The Lord’s Prayer, the Hail Mary, the Apostles’ Creed are all fundamental prayers of Christian tradition. But whether you are praying with a community, or praying on your own, there are many other prayers that you can recite to bring your intentions to God, and express your gratitude.
We have compiled a list of prayers to answer your prayer preferences: if you love praying to the Virgin Mary, or the Saints; if you feel more comfortable saying short prayers, or reciting traditional ones, discover or revisit these beautiful prayers to enrich your oratory content.
Many prayers are common to every branch of Christianity, namely Catholicism, Protestantism, and Orthodoxy. Christian prayers remind us that we are all brothers and sisters in Christ: He is our true identity. Discover a few main Christian prayers:
The Lords’ Prayer. The “Our Father” is the first Christian prayer, passed down to us by Jesus Christ Himself.
The Liturgy of the Hours, daily prayer Offices for every Christian.
The Apostles’ Creed (in its longer form the Niceno-constantinopolitan Creed), a profession of faith from the time of the Primitive Church, defining the tenets of Christian faith.
The “Glory Be”, a prayer of praise to the Holy Trinity.
God always hears our prayers, if they are recited with fervor and complete abandonment to Him. Keep a patient heart and trusting heart, to be able to discern the work of God in your life and welcome His graces. Whatever our difficulties or requests may be, you can always leave them into the hands of the Lord. Here are a few prayers to help you invite God into your heart, and let Him work through you.
The prayer of abandonment by Charles de Foucauld;
Morning prayers to offer you day to the Lord, and allow Him to work through you;
“Veni Sancte Spiritus”, a prayer to the Holy Spirit;
The Canticle of the Sun, a beautiful tribute to God’s nature by St. Francis of Assisi
The Queen of Angels, the Greatest of All Saints, the Mother of Christ… Our Mother Mary has numerous titles, and she is the subject of an important devotion.
With litanies: for example, the Litany of Loreto;
With novenas, such as the Novena to The Immaculate Conception, the Novena to Mary Untier of Knots, the Novena to Our Lady of the Miraculous Medal, the Novena to Our Lady of Fatima… Discover beautiful Marian prayers on Hozana!
In our prayers, we can ask for the intercession of saints, so they may pray to the Lord for us and with us. Some saints have “specialties”, which can prove very efficient in specific situations: work and financial-related problems, relationship issues, need of spiritual guidance…
First and foremost, pray to St. Joseph, the Foster Father of Jesus Christ! St. Joseph is the patron saint of workers; you can entrust Him with your work and housing problems. Ask him to bring your prayers to Jesus Christ, Who he raised, with the beautiful “Hail Joseph” prayer.
Turn to St. Anthony of Padua for all your love related requests;
Pray to St. Michael Archangel to obtain his strength and protection in your spiritual combat;
Pray to St. Rita, the patron saint of desperate causes, and to St. Therese of Lisieux, St. Jude, St. Benedict, St. Expedite, St. Christopher, St. Bernadette Soubirous… They are all ready to accompany you on your journey on earth, and bring your prayers to the Lord.

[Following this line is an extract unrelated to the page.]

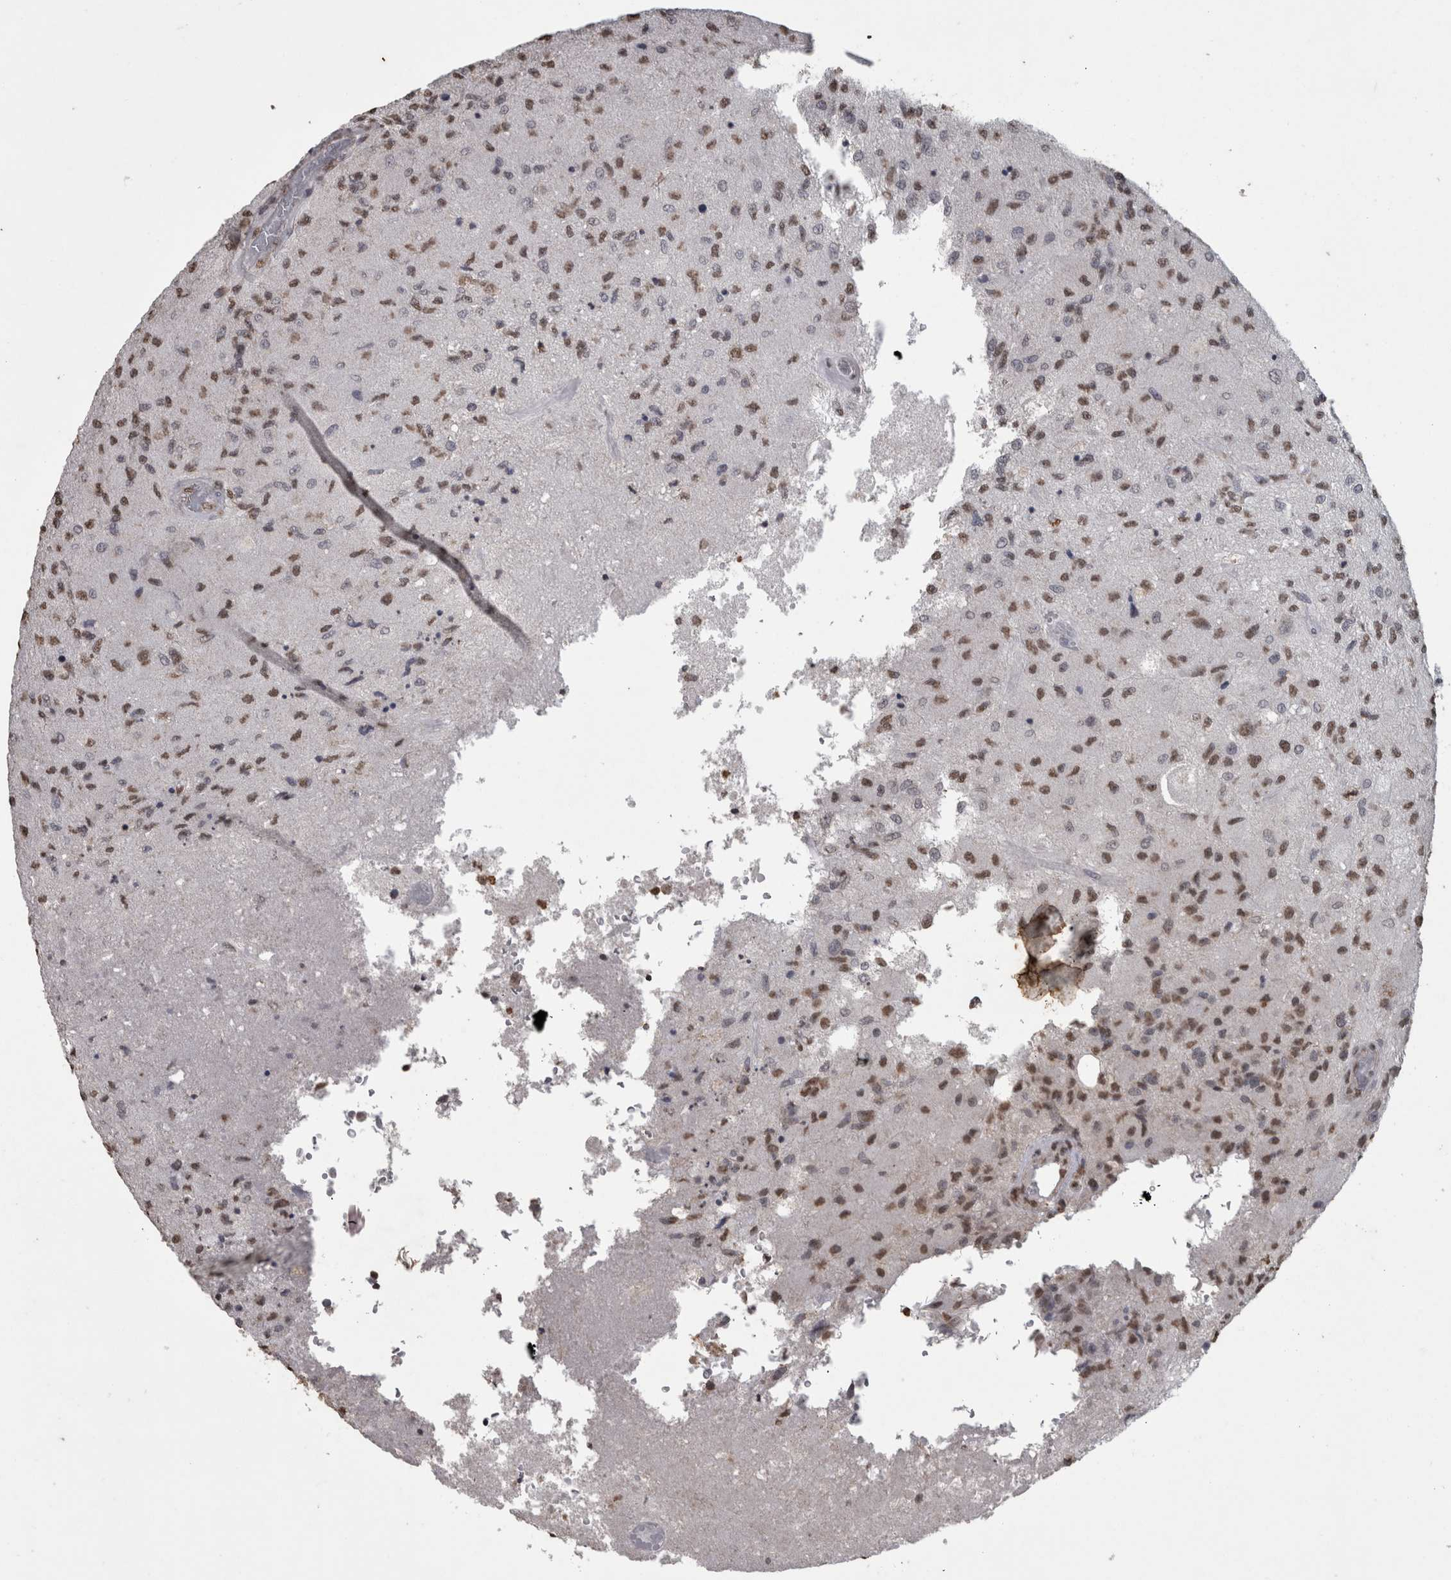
{"staining": {"intensity": "moderate", "quantity": ">75%", "location": "nuclear"}, "tissue": "glioma", "cell_type": "Tumor cells", "image_type": "cancer", "snomed": [{"axis": "morphology", "description": "Normal tissue, NOS"}, {"axis": "morphology", "description": "Glioma, malignant, High grade"}, {"axis": "topography", "description": "Cerebral cortex"}], "caption": "High-power microscopy captured an immunohistochemistry (IHC) image of glioma, revealing moderate nuclear expression in about >75% of tumor cells.", "gene": "SMAD7", "patient": {"sex": "male", "age": 77}}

Discover prayer communities to the saints on Hozana: pray to St. Ignace Loyola, St. Augustine, and many other powerful intercessors!
You don’t need to say prolonged prayers, with a complex vernacular to confide yourself in God. Prayer is a daily dialogue between you and God, a heart to heart, and it is as simple and sincere as a conversation between a Father and His child. Two, three words are enough to say a prayer, as long as they are said with love. Very short types of prayers are called “aspirations.” To go further than that, contemplative prayers are totally silent.
The Mass is a perfect opportunity to pray with a community (“where two or three gather in my name, there am I with them.” Matthew 18: 20).
The Eucharistic prayer during Mass is a consecration of the bread and wine. This rite allows us to commemorate the Last Supper and prepares us to receive the Body and Blood of Christ together. During every service, the congregation recites prayers of the faithful with special intentions for the Church and the world.